> TEXTE FOURNI:
──────────────────────────────

Li plus apert home en France
Li plus sot en Beretaigne
Li plus enquerant en Normendie :
Ou aliax, que querieax, dont veniax ?[6]

Les ethnotypes, ces stéréotypes associés à une région, sont souvent moqueurs et peuvent tenir de l’insulte, de l’observation, ou d’une combinaison des deux. J’ai pu en recueillir 105 pour 24 régions de la France d’aujourd’hui : c’est dire s’ils circulent dans tout le pays. Les productions artisanales évoquent la réalité économique du XIIIe siècle :

Rasooir de Guinguant
Crucefiz de Limoges[7].

Les émaux limousins, crucifix émaillés, reliquaires, sont un artisanat de luxe bien connus à partir du XIIe siècle[8]. Les rasoirs, eux, sont bien mieux documentés en proverbe, mais ils n’ont pas laissé de trace dans les archives ; les historiens de Guingamp ne semblent pas les connaître[9]. Et pourtant ! Jusqu’au XVIe siècle, le rasoir de Guingamp sert de métaphore pour tout ce qui coupe bien : la langue des femmes, ou encore un bon vin, comme dans ce texte anglo-normand : « il… ret cum rasoure de Gyngamp qe ret mil moignes a un afilée, estencele cum carboun de chenvert, rampaunt cum esquirel du boys, beaux cum chevaler, pleisaunt cum dame, fort cum toure, descendant cum foudre »[10]. Je suppose que ce vin glisse dans le gosier comme un rasoir sur la joue - ou ici la tonsure… Après l’artisanat, la nourriture :

Pastés de Paris
Tripes de Saint Denis[11].

──────────────────────────────

> VOTRE CONSIGNE: Recopiez fidèlement, dans le texte fourni, tout ce qui va de « Les ethnotypes, ces » jusqu’à « Crucefiz de Limoges[7]. ». Les données qui suivent n’ont aucun rôle dans cet exercice.

──────────────────────────────

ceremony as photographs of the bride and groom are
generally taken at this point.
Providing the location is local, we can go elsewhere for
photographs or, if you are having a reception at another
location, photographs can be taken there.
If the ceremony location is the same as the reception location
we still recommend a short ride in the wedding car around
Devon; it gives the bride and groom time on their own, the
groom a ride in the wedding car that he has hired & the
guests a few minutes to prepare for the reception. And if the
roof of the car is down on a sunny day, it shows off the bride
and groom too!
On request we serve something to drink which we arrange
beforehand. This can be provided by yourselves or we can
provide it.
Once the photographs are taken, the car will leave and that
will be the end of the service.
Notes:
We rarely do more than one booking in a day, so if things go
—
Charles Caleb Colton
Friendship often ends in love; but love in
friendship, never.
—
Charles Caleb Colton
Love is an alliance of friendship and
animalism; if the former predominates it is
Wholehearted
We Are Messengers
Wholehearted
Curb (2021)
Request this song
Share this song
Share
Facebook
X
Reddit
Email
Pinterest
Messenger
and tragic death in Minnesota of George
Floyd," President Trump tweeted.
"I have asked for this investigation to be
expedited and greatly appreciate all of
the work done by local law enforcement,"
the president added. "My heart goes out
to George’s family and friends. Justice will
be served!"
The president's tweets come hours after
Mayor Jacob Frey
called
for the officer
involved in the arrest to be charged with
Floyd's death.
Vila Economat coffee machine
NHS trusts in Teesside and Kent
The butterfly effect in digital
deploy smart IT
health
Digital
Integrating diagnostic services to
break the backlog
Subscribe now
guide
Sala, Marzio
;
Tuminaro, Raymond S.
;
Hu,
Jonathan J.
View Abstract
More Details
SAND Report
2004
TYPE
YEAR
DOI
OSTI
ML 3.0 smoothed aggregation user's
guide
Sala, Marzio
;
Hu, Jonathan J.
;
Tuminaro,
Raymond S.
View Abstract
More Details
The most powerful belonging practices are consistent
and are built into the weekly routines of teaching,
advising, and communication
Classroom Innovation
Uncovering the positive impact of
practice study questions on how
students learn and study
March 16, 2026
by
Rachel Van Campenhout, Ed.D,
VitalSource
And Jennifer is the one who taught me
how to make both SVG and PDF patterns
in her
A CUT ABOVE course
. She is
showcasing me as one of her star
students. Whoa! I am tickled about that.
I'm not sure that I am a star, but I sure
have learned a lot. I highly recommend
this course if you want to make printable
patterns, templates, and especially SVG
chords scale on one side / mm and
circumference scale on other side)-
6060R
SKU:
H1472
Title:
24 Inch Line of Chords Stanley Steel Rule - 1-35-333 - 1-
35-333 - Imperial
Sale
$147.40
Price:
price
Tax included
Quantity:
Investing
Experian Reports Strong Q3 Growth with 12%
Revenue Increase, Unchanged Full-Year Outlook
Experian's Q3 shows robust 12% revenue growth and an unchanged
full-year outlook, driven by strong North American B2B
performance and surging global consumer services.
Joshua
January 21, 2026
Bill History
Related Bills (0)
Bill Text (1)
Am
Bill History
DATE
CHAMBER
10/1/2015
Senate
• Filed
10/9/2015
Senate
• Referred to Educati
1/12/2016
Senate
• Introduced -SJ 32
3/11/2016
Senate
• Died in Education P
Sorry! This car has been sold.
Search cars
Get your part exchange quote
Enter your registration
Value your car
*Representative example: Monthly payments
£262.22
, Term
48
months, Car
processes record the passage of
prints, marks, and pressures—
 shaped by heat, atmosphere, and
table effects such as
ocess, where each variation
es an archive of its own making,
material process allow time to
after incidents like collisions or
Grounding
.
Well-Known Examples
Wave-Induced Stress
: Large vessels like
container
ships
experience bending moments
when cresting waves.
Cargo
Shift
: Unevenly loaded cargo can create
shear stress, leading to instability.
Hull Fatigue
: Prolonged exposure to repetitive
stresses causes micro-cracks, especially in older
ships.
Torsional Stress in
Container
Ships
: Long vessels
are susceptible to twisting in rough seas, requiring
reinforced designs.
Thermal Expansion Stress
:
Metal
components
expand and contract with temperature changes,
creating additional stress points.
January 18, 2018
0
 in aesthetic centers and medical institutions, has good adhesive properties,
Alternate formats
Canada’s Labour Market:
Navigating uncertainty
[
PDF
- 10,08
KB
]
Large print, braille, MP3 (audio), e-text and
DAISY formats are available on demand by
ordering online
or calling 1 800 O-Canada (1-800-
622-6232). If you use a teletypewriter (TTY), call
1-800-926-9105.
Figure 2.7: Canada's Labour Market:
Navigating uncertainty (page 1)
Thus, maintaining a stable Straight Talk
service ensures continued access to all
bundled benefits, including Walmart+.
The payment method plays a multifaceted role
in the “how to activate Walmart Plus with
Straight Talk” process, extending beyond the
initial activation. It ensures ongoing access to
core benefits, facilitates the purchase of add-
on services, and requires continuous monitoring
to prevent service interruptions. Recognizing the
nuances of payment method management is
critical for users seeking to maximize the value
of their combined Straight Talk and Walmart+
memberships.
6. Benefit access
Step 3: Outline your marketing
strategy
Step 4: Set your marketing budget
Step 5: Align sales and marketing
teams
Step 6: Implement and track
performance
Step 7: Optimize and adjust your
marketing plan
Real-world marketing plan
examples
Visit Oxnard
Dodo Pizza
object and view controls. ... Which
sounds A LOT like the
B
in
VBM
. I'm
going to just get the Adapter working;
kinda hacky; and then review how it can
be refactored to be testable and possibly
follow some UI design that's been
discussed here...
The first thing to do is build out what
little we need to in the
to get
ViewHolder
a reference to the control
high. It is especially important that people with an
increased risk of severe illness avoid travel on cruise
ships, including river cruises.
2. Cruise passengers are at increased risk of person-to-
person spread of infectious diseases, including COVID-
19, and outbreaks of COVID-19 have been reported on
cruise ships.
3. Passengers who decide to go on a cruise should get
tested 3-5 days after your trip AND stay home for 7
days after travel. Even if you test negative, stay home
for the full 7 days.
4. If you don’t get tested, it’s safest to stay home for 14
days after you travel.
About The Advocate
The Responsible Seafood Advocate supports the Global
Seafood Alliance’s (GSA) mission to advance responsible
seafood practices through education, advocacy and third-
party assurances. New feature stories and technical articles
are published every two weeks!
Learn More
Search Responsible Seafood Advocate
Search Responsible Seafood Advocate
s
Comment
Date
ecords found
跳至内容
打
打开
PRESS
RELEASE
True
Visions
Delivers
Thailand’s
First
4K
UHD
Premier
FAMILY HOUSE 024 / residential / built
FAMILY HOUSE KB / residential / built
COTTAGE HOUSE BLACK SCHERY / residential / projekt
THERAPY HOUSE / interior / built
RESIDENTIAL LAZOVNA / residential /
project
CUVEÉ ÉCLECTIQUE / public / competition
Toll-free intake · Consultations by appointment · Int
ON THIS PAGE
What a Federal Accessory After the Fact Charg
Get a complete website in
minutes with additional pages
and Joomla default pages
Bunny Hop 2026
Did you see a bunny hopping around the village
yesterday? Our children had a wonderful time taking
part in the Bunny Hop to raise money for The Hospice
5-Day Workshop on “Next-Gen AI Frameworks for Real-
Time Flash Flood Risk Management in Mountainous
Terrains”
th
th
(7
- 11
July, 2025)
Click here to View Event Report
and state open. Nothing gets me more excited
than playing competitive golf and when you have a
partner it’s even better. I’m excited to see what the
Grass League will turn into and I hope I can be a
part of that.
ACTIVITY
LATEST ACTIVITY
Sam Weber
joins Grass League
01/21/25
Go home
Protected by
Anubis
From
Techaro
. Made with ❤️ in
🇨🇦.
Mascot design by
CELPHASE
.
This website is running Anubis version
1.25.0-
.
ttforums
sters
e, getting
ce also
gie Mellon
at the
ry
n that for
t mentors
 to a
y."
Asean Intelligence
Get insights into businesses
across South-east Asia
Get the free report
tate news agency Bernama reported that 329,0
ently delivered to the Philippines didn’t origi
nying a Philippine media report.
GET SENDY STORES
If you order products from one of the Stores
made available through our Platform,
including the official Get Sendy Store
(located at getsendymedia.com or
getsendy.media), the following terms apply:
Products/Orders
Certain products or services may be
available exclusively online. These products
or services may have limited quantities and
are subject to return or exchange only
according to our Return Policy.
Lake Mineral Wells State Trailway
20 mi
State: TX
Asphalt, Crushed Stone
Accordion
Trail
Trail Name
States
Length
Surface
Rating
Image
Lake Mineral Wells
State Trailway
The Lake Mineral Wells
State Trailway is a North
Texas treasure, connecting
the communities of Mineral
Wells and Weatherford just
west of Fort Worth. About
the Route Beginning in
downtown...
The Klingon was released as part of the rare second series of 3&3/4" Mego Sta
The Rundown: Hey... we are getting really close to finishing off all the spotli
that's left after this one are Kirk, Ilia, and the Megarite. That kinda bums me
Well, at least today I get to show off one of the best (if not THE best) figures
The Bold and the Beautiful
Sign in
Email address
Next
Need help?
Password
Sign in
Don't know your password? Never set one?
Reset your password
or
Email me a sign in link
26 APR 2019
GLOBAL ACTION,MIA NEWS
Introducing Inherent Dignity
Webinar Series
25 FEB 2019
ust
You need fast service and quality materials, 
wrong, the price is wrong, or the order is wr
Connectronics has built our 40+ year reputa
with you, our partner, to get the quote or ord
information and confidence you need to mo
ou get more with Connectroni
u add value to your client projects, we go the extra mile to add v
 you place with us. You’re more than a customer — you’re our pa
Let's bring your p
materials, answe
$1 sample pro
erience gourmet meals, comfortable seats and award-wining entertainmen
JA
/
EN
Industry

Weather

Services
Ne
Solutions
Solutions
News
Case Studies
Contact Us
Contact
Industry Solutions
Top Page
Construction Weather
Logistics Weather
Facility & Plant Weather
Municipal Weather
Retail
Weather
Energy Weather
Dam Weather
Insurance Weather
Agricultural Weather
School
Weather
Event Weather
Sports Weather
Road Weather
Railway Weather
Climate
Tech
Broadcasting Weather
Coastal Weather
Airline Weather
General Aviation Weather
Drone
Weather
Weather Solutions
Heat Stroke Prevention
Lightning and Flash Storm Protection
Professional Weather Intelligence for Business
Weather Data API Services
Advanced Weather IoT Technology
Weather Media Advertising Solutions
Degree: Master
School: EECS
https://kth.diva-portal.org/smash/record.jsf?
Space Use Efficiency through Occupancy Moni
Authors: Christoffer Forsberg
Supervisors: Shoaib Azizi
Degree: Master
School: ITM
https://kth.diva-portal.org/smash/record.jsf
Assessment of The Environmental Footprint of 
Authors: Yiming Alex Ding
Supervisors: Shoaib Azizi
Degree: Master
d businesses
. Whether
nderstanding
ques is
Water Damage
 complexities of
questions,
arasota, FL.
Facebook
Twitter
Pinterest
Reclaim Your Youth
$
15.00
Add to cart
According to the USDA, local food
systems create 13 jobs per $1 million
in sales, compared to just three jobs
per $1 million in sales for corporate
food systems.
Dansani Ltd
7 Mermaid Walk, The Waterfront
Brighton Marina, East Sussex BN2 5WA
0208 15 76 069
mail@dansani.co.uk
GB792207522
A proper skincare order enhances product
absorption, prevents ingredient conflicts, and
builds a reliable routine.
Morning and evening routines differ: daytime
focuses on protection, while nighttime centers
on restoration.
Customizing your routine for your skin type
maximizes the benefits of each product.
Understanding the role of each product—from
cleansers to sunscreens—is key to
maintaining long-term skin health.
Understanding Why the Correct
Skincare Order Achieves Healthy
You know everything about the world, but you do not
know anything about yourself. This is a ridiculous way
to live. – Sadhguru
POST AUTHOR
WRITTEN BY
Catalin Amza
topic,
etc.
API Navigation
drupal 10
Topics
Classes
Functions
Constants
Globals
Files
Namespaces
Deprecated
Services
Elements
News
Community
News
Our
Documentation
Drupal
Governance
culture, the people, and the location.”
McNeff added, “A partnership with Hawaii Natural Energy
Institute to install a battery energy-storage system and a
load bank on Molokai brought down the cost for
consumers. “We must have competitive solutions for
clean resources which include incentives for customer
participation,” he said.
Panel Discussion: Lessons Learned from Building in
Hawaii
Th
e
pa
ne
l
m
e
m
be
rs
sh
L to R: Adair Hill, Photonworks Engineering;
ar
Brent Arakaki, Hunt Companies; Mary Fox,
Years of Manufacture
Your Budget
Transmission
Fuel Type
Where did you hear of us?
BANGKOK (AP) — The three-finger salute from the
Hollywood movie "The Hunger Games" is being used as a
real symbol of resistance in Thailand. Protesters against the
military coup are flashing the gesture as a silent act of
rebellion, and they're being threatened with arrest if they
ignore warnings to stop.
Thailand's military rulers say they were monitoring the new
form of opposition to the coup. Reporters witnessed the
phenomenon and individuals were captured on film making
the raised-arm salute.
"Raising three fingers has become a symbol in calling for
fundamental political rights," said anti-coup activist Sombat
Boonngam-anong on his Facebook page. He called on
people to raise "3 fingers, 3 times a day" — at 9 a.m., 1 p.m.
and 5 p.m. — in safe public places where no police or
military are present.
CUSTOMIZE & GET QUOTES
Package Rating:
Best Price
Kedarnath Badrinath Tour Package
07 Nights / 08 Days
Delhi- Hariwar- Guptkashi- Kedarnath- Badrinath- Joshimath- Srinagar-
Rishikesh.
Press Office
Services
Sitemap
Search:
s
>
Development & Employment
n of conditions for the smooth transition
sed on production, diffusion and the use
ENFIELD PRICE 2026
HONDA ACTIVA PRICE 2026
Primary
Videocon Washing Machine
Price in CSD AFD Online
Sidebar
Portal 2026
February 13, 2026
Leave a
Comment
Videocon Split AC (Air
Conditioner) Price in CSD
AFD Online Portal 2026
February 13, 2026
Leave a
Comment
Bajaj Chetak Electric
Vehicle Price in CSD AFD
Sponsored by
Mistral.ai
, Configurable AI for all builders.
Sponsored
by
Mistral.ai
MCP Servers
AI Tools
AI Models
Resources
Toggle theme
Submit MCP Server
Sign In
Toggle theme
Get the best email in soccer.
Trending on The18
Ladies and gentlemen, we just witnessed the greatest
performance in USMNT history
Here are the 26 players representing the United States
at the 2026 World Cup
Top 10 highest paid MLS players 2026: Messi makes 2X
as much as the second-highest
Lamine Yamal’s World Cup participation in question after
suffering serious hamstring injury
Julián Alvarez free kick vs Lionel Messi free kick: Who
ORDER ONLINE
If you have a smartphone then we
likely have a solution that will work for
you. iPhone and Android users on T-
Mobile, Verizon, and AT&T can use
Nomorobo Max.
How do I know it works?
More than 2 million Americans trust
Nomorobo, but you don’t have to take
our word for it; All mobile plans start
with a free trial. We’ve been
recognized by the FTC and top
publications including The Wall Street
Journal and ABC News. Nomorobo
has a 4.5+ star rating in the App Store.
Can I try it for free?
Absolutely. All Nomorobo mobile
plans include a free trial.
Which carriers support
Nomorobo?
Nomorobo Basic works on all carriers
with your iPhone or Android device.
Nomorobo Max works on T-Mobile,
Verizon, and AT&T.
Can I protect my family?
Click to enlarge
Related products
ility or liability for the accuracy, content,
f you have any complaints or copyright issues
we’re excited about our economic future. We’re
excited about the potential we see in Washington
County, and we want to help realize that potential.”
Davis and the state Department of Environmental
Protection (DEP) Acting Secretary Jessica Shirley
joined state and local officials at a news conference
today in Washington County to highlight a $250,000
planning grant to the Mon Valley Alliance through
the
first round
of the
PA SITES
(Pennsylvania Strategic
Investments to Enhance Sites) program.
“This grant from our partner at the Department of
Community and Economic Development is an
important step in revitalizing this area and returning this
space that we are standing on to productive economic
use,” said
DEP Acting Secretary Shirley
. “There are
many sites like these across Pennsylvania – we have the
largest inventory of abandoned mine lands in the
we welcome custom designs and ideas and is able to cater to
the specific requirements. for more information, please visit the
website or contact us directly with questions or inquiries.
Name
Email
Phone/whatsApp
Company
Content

──────────────────────────────

> RÉPONSE À L’EXERCICE:
Les ethnotypes, ces stéréotypes associés à une région, sont souvent moqueurs et peuvent tenir de l’insulte, de l’observation, ou d’une combinaison des deux. J’ai pu en recueillir 105 pour 24 régions de la France d’aujourd’hui : c’est dire s’ils circulent dans tout le pays. Les productions artisanales évoquent la réalité économique du XIIIe siècle :

Rasooir de Guinguant
Crucefiz de Limoges[7].